Investigators in China, Australia, and the US describes viruses identified in more than 1,900 game animals from 18 mammalian species in China using a meta-transcriptomic sequencing approach. The researchers tracked down 102 mammal-infecting viruses, including more than five dozen previously undescribed viruses, in samples from pangolin, civets, porcupines, raccoon dogs, and other game animals tested from 2017 to 2021 — findings validated with RT-PCR and Sanger sequencing. "Our goal was to reveal the diversity and abundance of vertebrate-associated viruses in these game animals and assess which species have the greatest potential to carry viruses that could eventually emerge in human populations," they explain, noting that their findings "show that these viruses were present in seemingly healthy animals and that there is ongoing transmission among different species of game animals."

An Icahn School of Medicine at Mount Sinai-led team presents findings from a tumor microenvironment study in a mouse lung cancer model that relied on a CRISPR-based approach known as Perturb-map. "We applied Perturb-map to knock out dozens of genes in parallel in a mouse model of lung cancer and simultaneously assessed how each knockout influenced tumor growth, histopathology, and immune composition," the researchers write. When used Perturb-map in combination with spatial transcriptomics to look at the microenvironment of tumors missing a TGF-beta receptor-coding gene, for example, the author saw immunosuppressive features such as T cell exclusion, along with enhanced activation of TGF-beta-mediated fibroblast cells.

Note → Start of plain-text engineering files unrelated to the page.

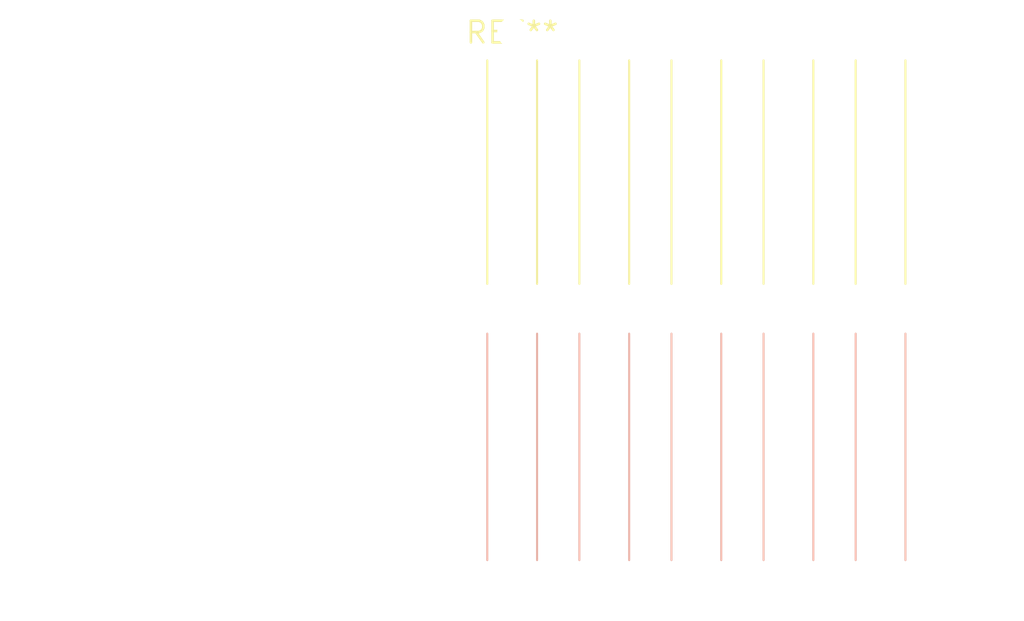
<source format=kicad_pcb>
(kicad_pcb (version 20240108) (generator pcbnew)

  (general
    (thickness 1.6)
  )

  (paper "A4")
  (layers
    (0 "F.Cu" signal)
    (31 "B.Cu" signal)
    (32 "B.Adhes" user "B.Adhesive")
    (33 "F.Adhes" user "F.Adhesive")
    (34 "B.Paste" user)
    (35 "F.Paste" user)
    (36 "B.SilkS" user "B.Silkscreen")
    (37 "F.SilkS" user "F.Silkscreen")
    (38 "B.Mask" user)
    (39 "F.Mask" user)
    (40 "Dwgs.User" user "User.Drawings")
    (41 "Cmts.User" user "User.Comments")
    (42 "Eco1.User" user "User.Eco1")
    (43 "Eco2.User" user "User.Eco2")
    (44 "Edge.Cuts" user)
    (45 "Margin" user)
    (46 "B.CrtYd" user "B.Courtyard")
    (47 "F.CrtYd" user "F.Courtyard")
    (48 "B.Fab" user)
    (49 "F.Fab" user)
    (50 "User.1" user)
    (51 "User.2" user)
    (52 "User.3" user)
    (53 "User.4" user)
    (54 "User.5" user)
    (55 "User.6" user)
    (56 "User.7" user)
    (57 "User.8" user)
    (58 "User.9" user)
  )

  (setup
    (pad_to_mask_clearance 0)
    (pcbplotparams
      (layerselection 0x00010fc_ffffffff)
      (plot_on_all_layers_selection 0x0000000_00000000)
      (disableapertmacros false)
      (usegerberextensions false)
      (usegerberattributes false)
      (usegerberadvancedattributes false)
      (creategerberjobfile false)
      (dashed_line_dash_ratio 12.000000)
      (dashed_line_gap_ratio 3.000000)
      (svgprecision 4)
      (plotframeref false)
      (viasonmask false)
      (mode 1)
      (useauxorigin false)
      (hpglpennumber 1)
      (hpglpenspeed 20)
      (hpglpendiameter 15.000000)
      (dxfpolygonmode false)
      (dxfimperialunits false)
      (dxfusepcbnewfont false)
      (psnegative false)
      (psa4output false)
      (plotreference false)
      (plotvalue false)
      (plotinvisibletext false)
      (sketchpadsonfab false)
      (subtractmaskfromsilk false)
      (outputformat 1)
      (mirror false)
      (drillshape 1)
      (scaleselection 1)
      (outputdirectory "")
    )
  )

  (net 0 "")

  (footprint "SolderWire-1sqmm_1x05_P5.4mm_D1.4mm_OD2.7mm_Relief2x" (layer "F.Cu") (at 0 0))

)

</source>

An international team describes FOLR2-positive macrophage cells that seem to coincide with increased survival times for individuals with breast cancer. Using single-cell RNA sequencing and other approaches, the investigators identified tissue-resident FOLR2-positive macrophages in both healthy mammary gland tissue and in primary breast cancer tumors, uncovering interactions between the FOLR2-positive macrophages and CD8+ T cells in perivascular tumor stroma sites. Their follow-up analyses suggest that survival is stretched out in cases with robust representation of these macrophages in the tumor, perhaps owing in part to enhanced CD8+ T cell activity. These and other results from the study "highlight specific roles for tumor-associated macrophage subsets," the authors report, "and paves the way for subset-targeted therapeutic interventions in macrophages-based cancer therapies."